Hello! In this lesson, we will learn to use the questions "how much" and "how many" ask about amounts of substances and numbers of items. We will also learn some common expressions for indeterminate amounts.

Before we can continue, we must understand a concept that is used in English – count nouns a nd non-count nouns. Count nouns are nouns that refer to things that we can count.  

In a previous lesson, you learned the plural forms of some nouns. For example, we can count "schools, restaurants, cars, spoons, plates, tables," and "chairs". Non-count nouns are nouns that refer to things that we do not count.

For example, we do not count some foods such as "beef, noodles," or "rice" or drinks, such as "coffee, water," or "tea". Although we may count cups of coffee or cups of tea, we do not count the actual substance of the coffee itself.   

We use the question "how many" to ask about the number of countable items. For example, while preparing for dinner guests, David might ask "How many plates do we need?" Jennifer might answer "We need four plates." .

There are also several expressions for indeterminate numbers of countable things. We use the expression "a few" for a small number of things. We use the expression "a lot of" or "many" for a large number of things.

We use the question "how much" to ask about the amount of non-countable substances. For example, while preparing for dinner guests, David might ask "How much beef do we need?"

We use expressions for indeterminate amounts to give information about non-count substances. We use the expression "a little" or "not much" for a small amount.  

We use the expression "a lot of" for a large amount.  We use the expression "some" for a completely indeterminate amount.  In answer to David's question "How much beef do we need?", Jennifer might answer "We need a lot of beef." .

Now that you have a good idea of what these expressions mean, listen to the dialog. In this dialog, David and Jennifer are getting ready for dinner guests.

David:  How many plates do we need?

Jennifer: We need six plates.

David: How much beef do we need?

Jennifer: We need a lot of beef.

David: How much rice do we need?

Jennifer: We need a little rice.

David: How many chairs do we need?

Jennifer: We need a lot of chairs.

Now that you have heard the expressions in the dialog, let us examine the sentences more closely. After David asks "How many plates do we need?", Jennifer answers "We need six plates." Since plates are countable items, David uses the question "how many" to ask about them.

After David asks "How much beef do we need?", Jennifer answers "We need a lot of beef." Because beef is a non-countable substance, David uses the question "how much" to ask about it. Jennifer might also have answered "We need a little rice.", using the indeterminate "a little". She could not have used an exact number, since "beef" is an uncountable substance.

After David asks "How much rice do we need?" , Jennifer answers "We need a little rice." Because rice is a non-countable substance, David uses the question "how much" to ask about it. Jennifer might also have  answered "We need a lot of rice.", using the indeterminate "a lot of". She could not have used an exact number, since "rice" is an uncountable substance.

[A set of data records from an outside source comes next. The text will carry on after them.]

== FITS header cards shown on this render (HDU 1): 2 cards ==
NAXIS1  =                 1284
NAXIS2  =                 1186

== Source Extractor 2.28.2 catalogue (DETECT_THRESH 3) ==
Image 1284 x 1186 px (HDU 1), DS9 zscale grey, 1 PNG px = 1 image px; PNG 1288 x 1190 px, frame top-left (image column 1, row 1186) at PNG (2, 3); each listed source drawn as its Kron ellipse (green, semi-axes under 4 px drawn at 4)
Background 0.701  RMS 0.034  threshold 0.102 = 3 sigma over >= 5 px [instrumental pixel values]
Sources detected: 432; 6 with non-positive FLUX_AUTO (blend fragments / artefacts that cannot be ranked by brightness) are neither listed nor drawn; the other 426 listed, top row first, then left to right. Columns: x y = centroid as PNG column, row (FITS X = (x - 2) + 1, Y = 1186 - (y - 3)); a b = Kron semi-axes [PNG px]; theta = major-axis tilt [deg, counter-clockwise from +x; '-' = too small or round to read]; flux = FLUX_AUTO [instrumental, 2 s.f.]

After David asks "How many chairs do we need?", Jennifer answers "We need a lot of chairs.". Because chairs are countable items, David uses the question "how many" to ask about them. Jennifer could also have answered "We need six chairs.", using an exact number, or "We need a few chairs.", using the indeterminate expression "a few".  

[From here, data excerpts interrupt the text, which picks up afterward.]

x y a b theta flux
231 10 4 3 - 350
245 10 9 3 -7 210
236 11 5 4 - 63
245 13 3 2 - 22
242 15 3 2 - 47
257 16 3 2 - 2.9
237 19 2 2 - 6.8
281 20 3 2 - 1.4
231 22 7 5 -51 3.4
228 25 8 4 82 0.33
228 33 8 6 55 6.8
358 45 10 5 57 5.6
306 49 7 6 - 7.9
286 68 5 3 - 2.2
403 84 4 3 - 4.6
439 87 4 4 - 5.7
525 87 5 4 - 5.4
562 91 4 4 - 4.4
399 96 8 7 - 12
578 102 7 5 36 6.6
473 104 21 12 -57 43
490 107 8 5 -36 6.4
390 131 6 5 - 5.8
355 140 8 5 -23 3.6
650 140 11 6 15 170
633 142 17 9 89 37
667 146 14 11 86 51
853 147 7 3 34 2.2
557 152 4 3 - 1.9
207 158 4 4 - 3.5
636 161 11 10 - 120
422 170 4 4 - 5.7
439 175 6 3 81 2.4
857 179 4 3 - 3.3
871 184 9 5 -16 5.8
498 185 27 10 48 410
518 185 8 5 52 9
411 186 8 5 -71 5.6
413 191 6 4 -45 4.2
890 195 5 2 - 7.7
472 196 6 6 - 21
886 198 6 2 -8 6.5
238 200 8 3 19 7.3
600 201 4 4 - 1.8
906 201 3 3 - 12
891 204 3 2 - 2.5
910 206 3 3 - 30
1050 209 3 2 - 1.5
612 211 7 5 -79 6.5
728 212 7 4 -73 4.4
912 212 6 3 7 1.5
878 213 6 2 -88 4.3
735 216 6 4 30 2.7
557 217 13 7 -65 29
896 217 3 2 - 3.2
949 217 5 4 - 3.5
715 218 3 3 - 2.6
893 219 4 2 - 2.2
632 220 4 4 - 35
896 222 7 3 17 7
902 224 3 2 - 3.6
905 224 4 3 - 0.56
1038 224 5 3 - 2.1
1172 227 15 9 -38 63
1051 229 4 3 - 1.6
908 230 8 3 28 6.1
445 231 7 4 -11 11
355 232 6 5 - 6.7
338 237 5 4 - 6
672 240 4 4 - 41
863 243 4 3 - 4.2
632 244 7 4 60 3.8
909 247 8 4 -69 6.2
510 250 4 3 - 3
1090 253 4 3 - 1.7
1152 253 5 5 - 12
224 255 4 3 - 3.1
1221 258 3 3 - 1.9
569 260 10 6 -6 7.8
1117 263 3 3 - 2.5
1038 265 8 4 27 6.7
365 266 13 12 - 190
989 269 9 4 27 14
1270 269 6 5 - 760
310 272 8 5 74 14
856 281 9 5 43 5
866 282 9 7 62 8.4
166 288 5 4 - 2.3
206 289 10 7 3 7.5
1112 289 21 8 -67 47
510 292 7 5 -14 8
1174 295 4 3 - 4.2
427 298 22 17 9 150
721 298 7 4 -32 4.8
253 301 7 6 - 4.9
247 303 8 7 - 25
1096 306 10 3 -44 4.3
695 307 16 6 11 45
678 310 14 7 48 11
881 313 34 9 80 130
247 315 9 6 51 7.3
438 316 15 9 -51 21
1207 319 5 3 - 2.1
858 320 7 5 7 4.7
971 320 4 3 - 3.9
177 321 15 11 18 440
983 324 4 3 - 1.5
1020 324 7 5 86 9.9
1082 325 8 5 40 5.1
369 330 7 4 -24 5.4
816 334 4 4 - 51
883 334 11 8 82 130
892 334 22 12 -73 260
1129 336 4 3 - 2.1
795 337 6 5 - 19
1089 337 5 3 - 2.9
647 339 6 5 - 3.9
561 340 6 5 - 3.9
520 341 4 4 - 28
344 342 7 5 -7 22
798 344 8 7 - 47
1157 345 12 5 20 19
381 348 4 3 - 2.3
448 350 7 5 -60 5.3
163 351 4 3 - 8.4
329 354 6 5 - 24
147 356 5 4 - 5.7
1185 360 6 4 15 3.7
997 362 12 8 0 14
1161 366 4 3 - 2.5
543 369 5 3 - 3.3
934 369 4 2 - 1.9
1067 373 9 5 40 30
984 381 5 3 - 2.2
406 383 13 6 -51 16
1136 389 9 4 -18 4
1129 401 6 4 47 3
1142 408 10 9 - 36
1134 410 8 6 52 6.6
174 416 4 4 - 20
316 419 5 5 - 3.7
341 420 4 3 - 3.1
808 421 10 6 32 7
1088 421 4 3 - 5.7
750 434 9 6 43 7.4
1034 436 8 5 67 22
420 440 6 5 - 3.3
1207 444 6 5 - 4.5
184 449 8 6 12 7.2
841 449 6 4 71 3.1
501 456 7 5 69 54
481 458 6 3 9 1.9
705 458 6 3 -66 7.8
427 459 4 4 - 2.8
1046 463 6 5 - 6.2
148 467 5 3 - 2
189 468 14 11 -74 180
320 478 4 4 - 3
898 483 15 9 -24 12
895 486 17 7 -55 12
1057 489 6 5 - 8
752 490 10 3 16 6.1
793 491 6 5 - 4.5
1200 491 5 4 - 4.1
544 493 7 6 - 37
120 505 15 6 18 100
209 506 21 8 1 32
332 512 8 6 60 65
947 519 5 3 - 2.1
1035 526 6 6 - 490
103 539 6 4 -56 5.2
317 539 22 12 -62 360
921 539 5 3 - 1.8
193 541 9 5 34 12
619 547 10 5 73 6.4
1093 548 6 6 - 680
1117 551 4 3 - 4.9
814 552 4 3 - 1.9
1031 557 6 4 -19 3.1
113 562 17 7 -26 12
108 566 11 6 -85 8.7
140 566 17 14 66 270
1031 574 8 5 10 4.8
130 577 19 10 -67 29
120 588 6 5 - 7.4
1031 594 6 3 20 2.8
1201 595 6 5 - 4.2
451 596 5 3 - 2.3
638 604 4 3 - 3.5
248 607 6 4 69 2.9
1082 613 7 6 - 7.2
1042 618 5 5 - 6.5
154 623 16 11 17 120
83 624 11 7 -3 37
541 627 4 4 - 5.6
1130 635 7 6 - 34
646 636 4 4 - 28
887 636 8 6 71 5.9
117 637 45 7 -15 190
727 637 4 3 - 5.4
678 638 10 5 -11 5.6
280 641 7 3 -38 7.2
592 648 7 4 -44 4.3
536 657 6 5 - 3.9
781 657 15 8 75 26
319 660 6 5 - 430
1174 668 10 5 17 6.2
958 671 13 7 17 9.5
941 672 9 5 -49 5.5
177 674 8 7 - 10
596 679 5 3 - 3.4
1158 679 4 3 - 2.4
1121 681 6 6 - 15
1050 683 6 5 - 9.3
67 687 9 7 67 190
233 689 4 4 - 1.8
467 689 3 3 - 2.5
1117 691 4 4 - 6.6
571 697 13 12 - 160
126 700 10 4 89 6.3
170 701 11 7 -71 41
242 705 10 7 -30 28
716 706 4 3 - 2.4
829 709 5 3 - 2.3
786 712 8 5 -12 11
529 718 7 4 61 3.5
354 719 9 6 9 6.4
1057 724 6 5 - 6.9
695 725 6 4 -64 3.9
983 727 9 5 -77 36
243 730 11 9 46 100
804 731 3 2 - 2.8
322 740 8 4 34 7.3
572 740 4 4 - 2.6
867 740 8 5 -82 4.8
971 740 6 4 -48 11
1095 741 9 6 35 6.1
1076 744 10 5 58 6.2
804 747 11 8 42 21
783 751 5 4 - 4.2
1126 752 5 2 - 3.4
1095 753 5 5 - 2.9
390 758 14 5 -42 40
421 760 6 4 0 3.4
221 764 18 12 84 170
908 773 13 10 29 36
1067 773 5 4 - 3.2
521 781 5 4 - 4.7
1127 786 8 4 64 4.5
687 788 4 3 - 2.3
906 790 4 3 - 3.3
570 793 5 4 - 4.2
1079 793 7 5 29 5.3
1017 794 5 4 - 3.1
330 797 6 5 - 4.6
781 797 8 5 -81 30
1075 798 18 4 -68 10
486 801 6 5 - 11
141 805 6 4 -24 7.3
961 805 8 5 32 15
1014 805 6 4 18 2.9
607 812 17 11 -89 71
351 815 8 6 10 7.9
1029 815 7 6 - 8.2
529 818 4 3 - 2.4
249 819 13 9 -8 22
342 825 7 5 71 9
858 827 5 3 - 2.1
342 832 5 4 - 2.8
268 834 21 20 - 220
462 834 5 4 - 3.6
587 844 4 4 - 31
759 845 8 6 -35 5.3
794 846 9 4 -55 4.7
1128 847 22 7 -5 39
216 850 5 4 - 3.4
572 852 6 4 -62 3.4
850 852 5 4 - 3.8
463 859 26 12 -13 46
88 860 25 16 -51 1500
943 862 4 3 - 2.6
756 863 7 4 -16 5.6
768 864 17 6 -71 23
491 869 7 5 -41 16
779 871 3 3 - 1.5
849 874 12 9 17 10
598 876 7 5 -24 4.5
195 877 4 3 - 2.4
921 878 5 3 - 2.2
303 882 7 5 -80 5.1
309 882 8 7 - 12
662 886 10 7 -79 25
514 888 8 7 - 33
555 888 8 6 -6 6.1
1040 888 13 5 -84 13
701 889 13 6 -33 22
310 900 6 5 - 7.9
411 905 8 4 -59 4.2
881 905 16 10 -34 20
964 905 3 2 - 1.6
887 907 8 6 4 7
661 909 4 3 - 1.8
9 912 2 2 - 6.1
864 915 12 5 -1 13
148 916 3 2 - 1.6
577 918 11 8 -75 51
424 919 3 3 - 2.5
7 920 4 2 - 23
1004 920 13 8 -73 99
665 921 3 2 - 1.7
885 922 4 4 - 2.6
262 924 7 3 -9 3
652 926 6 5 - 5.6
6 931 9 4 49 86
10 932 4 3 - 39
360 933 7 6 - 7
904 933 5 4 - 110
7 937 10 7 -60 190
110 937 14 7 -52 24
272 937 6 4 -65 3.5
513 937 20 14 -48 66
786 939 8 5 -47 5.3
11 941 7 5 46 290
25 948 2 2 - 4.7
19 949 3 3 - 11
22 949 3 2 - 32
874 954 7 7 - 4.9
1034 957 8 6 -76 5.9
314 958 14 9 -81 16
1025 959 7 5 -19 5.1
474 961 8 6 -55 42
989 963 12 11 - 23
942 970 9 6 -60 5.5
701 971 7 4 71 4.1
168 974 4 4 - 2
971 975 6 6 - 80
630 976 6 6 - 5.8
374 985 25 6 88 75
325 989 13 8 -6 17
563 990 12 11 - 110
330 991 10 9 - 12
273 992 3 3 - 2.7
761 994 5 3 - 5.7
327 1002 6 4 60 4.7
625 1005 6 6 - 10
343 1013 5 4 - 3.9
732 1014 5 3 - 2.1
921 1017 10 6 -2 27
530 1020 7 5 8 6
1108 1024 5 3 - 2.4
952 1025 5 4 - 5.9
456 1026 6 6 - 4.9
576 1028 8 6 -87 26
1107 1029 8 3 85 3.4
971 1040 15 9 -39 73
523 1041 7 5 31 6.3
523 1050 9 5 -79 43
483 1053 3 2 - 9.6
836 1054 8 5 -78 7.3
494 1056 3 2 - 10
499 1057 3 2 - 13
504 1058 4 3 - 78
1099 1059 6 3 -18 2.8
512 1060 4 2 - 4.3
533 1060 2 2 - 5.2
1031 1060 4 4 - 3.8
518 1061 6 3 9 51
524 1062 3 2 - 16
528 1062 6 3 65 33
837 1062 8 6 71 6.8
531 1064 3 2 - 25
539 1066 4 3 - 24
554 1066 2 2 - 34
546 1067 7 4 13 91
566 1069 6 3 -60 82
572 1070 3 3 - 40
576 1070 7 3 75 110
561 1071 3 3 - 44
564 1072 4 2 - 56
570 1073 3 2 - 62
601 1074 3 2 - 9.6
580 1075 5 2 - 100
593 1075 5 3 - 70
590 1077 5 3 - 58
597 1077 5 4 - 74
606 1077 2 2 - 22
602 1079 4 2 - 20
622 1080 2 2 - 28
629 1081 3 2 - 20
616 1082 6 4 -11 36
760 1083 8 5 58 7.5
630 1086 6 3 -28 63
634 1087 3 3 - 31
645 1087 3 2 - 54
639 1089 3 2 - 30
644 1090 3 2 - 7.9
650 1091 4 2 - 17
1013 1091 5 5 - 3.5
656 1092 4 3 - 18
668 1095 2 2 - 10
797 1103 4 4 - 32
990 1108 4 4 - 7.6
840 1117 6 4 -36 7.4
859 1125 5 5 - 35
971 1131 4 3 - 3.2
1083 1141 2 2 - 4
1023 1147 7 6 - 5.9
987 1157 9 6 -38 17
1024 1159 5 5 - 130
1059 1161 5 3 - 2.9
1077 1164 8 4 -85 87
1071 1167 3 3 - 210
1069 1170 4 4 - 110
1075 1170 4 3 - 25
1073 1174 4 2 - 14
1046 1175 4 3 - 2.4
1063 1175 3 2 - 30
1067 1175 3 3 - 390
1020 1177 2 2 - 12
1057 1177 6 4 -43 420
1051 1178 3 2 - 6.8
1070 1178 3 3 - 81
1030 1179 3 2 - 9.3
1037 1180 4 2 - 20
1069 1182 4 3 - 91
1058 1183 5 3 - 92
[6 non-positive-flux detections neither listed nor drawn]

Be aware that the indeterminate "a lot of" can be used with both count and non-count nouns.  Jennifer says "We need a lot of beef."."beef" is a non-count substance. She also says "We need a lot of chairs.". "chairs" are countable items.

Now let us listen to the dialog again. Listen for the usage of "how much" and "how many". Pay attention to the expressions "a lot of" and "a little".

David:  How many plates do we need?

Jennifer: We need six plates.

David: How much beef do we need?

Jennifer: We need a lot of beef.

David: How much rice do we need?

Jennifer: We need a little rice.

David: How many chairs do we need?

Jennifer: We need a lot of chairs.

Outstanding! Your level of understanding in English is increasing with very lesson. The concept of count and non-count nouns is an important concept in English, and you will have the opportunity to practice it many times in future lessons. Rehearse the concept in your mind, and begin using the questions "how much" and "how many" in your English conversations.